Dallas has been a bit deflated. The Dallas Museum of Art’s bid to buy the newly discovered Leonardo, Salvator Mundi, has been rejected. The amount offered — which I have not been able to determine — was not high enough.
Since July (see my previous post), the painting has been in Dallas, and museum director Max Anderson has raised “tens of millions” of dollars to buy it. Anderson believed it would be a “destination painting,” driving attendance to the museum to see one of two Leonardo paintings in American public collections. One source said “Max worked tirelessly” to enlist museum donors and people who had not been donors in the past. Many were enthusiastic, but it’s unclear how many came through.

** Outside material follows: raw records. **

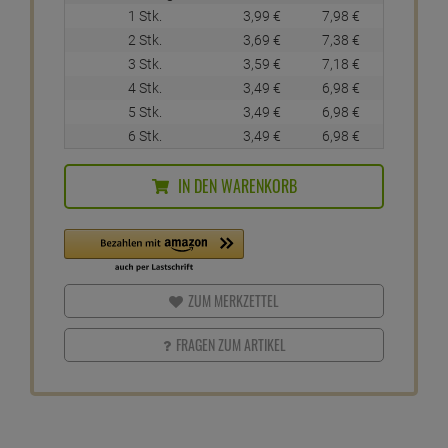
Wäsche
in die Weichspülkammer Ihrer Waschmaschine geben
nicht verwenden bei Natur- und Kunstseide wie Viskose und
Acetat
ab
3,
49
€
1 Liter =
6,
98
€
inkl. MwSt.
zzgl. Versandkosten
Nur noch 7 verfügbar
1-3 Tage Lieferzeit
Einloggen und Bewertung schreiben
Bestellmenge
Preis
Preis / L
1 Stk.
3,
99
€
7,
98
€
2 Stk.
3,
69
€
7,
38
€
3 Stk.
3,
59
€
7,
18
€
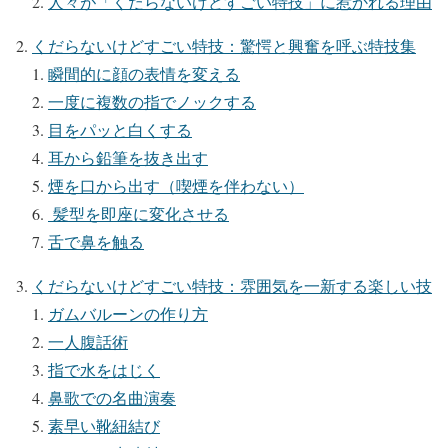
人々が「くだらないけどすごい特技」に惹かれる理由
くだらないけどすごい特技：驚愕と興奮を呼ぶ特技集
瞬間的に顔の表情を変える
一度に複数の指でノックする
目をパッと白くする
耳から鉛筆を抜き出す
煙を口から出す（喫煙を伴わない）
髪型を即座に変化させる
舌で鼻を触る
くだらないけどすごい特技：雰囲気を一新する楽しい技
ガムバルーンの作り方
一人腹話術
指で水をはじく
鼻歌での名曲演奏
素早い靴紐結び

But the owners, still a mystery, were seeking some $200 million for it. And while the work is now almost universally accepted as being by the master, at least for the most part, some people did not see it as worth that much. Who knows? A painting is worth what someone will pay.
I have heard, too, that the owners did not hold out — that they wanted the picture to go to the Dallas museum, if possible. “Many accommodations were made,” a source says. In the end, there was a gap — how big, no one is telling me.
The museum has issued a statement saying, in part:
While the museum’s leadership was hopeful that the painting would be acquired for the benefit and enjoyment of the public, they are incredibly inspired by and grateful for the outpouring of community support for the campaign to acquire this work.
Anderson, according to the Dallas Morning News, said it “was a privilege to be responsible for the safekeeping of this masterwork as we assembled commitments towards its purchase. The fortunate few who saw it in person will not soon forget its beauty, power and majesty.”
The picture has left Dallas and is now back in New York, I’m told.